Information supplied:
-*-*-

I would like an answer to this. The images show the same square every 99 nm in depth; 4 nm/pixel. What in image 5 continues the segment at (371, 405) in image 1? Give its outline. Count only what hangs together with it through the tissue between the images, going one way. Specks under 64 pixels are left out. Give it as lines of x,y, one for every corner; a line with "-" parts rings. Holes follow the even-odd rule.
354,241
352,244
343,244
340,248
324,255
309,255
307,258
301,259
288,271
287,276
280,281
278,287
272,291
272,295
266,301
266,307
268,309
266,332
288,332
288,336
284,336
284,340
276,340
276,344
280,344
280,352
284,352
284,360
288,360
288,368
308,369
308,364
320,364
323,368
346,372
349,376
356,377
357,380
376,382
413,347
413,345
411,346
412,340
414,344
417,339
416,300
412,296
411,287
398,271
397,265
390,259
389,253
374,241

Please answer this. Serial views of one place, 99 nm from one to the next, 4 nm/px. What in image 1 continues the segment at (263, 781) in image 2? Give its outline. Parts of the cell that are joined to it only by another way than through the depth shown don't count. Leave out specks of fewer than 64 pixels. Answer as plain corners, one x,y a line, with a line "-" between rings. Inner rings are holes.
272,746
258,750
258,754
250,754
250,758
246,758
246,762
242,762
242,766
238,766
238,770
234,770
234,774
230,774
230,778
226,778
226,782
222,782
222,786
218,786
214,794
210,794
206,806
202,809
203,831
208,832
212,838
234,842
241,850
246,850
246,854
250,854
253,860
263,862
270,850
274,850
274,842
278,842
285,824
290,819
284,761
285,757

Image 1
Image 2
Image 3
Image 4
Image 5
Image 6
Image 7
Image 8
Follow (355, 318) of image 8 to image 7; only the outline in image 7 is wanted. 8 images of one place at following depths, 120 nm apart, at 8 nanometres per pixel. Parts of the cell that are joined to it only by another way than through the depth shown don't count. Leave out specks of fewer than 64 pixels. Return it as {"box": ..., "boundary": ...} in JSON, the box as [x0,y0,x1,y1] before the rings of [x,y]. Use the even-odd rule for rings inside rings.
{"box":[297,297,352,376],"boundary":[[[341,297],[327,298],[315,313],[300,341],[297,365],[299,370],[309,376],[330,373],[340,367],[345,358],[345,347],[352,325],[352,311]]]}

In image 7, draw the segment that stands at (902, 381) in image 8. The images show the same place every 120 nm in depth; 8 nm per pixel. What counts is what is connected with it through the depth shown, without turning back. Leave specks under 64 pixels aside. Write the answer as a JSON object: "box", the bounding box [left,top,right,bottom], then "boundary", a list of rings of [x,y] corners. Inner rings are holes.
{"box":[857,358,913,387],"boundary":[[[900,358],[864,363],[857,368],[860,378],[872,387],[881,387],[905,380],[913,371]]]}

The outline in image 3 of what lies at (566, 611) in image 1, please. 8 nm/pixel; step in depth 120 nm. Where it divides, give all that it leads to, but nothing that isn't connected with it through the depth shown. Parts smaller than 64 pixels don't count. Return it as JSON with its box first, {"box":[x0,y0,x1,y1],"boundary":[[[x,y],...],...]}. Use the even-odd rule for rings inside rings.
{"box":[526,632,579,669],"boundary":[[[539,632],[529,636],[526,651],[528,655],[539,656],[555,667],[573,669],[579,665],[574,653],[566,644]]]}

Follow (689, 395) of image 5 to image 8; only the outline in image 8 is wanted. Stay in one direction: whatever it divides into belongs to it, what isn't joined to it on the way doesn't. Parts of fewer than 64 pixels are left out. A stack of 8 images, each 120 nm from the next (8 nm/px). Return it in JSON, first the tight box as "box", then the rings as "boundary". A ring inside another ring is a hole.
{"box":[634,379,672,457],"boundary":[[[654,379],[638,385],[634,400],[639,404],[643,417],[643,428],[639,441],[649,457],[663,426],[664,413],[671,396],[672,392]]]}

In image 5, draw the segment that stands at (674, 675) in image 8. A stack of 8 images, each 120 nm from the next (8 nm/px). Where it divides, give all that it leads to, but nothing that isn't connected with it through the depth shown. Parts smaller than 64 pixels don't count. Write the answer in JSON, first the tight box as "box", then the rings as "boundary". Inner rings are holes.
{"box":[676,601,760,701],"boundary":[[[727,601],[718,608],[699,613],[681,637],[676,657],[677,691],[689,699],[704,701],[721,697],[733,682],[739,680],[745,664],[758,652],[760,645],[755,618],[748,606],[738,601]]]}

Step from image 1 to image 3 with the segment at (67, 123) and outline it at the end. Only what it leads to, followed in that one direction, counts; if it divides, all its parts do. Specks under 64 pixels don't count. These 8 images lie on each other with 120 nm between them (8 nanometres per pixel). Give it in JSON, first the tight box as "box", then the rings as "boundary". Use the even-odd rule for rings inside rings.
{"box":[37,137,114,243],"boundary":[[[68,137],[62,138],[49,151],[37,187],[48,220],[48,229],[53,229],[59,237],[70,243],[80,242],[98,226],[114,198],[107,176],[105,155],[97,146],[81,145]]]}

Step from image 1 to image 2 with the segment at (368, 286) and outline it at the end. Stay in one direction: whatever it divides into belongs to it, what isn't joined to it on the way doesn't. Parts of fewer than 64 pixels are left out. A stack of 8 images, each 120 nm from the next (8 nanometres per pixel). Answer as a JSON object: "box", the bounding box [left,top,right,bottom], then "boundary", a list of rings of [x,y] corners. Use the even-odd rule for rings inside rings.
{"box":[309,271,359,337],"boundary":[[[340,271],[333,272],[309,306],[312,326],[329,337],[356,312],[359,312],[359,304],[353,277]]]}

-*-*-

About this exercise:
When answering, write out each of the lines above exactly as given.

Exercise response:
I would like an answer to this. The images show the same square every 99 nm in depth; 4 nm/pixel. What in image 5 continues the segment at (371, 405) in image 1? Give its outline. Count only what hangs together with it through the tissue between the images, going one way. Specks under 64 pixels are left out. Give it as lines of x,y, one for every corner; a line with "-" parts rings. Holes follow the even-odd rule.
354,241
352,244
343,244
340,248
324,255
309,255
307,258
301,259
288,271
287,276
280,281
278,287
272,291
272,295
266,301
266,307
268,309
266,332
288,332
288,336
284,336
284,340
276,340
276,344
280,344
280,352
284,352
284,360
288,360
288,368
308,369
308,364
320,364
323,368
346,372
349,376
356,377
357,380
376,382
413,347
413,345
411,346
412,340
414,344
417,339
416,300
412,296
411,287
398,271
397,265
390,259
389,253
374,241

Please answer this. Serial views of one place, 99 nm from one to the next, 4 nm/px. What in image 1 continues the segment at (263, 781) in image 2? Give its outline. Parts of the cell that are joined to it only by another way than through the depth shown don't count. Leave out specks of fewer than 64 pixels. Answer as plain corners, one x,y a line, with a line "-" between rings. Inner rings are holes.
272,746
258,750
258,754
250,754
250,758
246,758
246,762
242,762
242,766
238,766
238,770
234,770
234,774
230,774
230,778
226,778
226,782
222,782
222,786
218,786
214,794
210,794
206,806
202,809
203,831
208,832
212,838
234,842
241,850
246,850
246,854
250,854
253,860
263,862
270,850
274,850
274,842
278,842
285,824
290,819
284,761
285,757

Image 1
Image 2
Image 3
Image 4
Image 5
Image 6
Image 7
Image 8
Follow (355, 318) of image 8 to image 7; only the outline in image 7 is wanted. 8 images of one place at following depths, 120 nm apart, at 8 nanometres per pixel. Parts of the cell that are joined to it only by another way than through the depth shown don't count. Leave out specks of fewer than 64 pixels. Return it as {"box": ..., "boundary": ...} in JSON, the box as [x0,y0,x1,y1] before the rings of [x,y]. Use the even-odd rule for rings inside rings.
{"box":[297,297,352,376],"boundary":[[[341,297],[327,298],[315,313],[300,341],[297,365],[299,370],[309,376],[330,373],[340,367],[345,358],[345,347],[352,325],[352,311]]]}

In image 7, draw the segment that stands at (902, 381) in image 8. The images show the same place every 120 nm in depth; 8 nm per pixel. What counts is what is connected with it through the depth shown, without turning back. Leave specks under 64 pixels aside. Write the answer as a JSON object: "box", the bounding box [left,top,right,bottom], then "boundary", a list of rings of [x,y] corners. Inner rings are holes.
{"box":[857,358,913,387],"boundary":[[[900,358],[864,363],[857,368],[860,378],[872,387],[881,387],[905,380],[913,371]]]}

The outline in image 3 of what lies at (566, 611) in image 1, please. 8 nm/pixel; step in depth 120 nm. Where it divides, give all that it leads to, but nothing that isn't connected with it through the depth shown. Parts smaller than 64 pixels don't count. Return it as JSON with its box first, {"box":[x0,y0,x1,y1],"boundary":[[[x,y],...],...]}. Use the even-odd rule for rings inside rings.
{"box":[526,632,579,669],"boundary":[[[539,632],[529,636],[526,651],[528,655],[539,656],[555,667],[573,669],[579,665],[574,653],[566,644]]]}

Follow (689, 395) of image 5 to image 8; only the outline in image 8 is wanted. Stay in one direction: whatever it divides into belongs to it, what isn't joined to it on the way doesn't. Parts of fewer than 64 pixels are left out. A stack of 8 images, each 120 nm from the next (8 nm/px). Return it in JSON, first the tight box as "box", then the rings as "boundary". A ring inside another ring is a hole.
{"box":[634,379,672,457],"boundary":[[[654,379],[638,385],[634,400],[639,404],[643,417],[643,428],[639,441],[649,457],[663,426],[664,413],[671,396],[672,392]]]}

In image 5, draw the segment that stands at (674, 675) in image 8. A stack of 8 images, each 120 nm from the next (8 nm/px). Where it divides, give all that it leads to, but nothing that isn't connected with it through the depth shown. Parts smaller than 64 pixels don't count. Write the answer in JSON, first the tight box as "box", then the rings as "boundary". Inner rings are holes.
{"box":[676,601,760,701],"boundary":[[[727,601],[718,608],[699,613],[681,637],[676,657],[677,691],[689,699],[704,701],[721,697],[733,682],[739,680],[745,664],[758,652],[760,645],[755,618],[748,606],[738,601]]]}

Step from image 1 to image 3 with the segment at (67, 123) and outline it at the end. Only what it leads to, followed in that one direction, counts; if it divides, all its parts do. Specks under 64 pixels don't count. These 8 images lie on each other with 120 nm between them (8 nanometres per pixel). Give it in JSON, first the tight box as "box", then the rings as "boundary". Use the even-odd rule for rings inside rings.
{"box":[37,137,114,243],"boundary":[[[68,137],[62,138],[49,151],[37,187],[48,220],[48,229],[53,229],[59,237],[70,243],[80,242],[98,226],[114,198],[107,176],[105,155],[97,146],[81,145]]]}

Step from image 1 to image 2 with the segment at (368, 286) and outline it at the end. Stay in one direction: whatever it divides into belongs to it, what isn't joined to it on the way doesn't. Parts of fewer than 64 pixels are left out. A stack of 8 images, each 120 nm from the next (8 nanometres per pixel). Answer as a JSON object: "box", the bounding box [left,top,right,bottom], then "boundary", a list of rings of [x,y] corners. Use the even-odd rule for rings inside rings.
{"box":[309,271,359,337],"boundary":[[[340,271],[333,272],[309,306],[312,326],[329,337],[356,312],[359,312],[359,304],[353,277]]]}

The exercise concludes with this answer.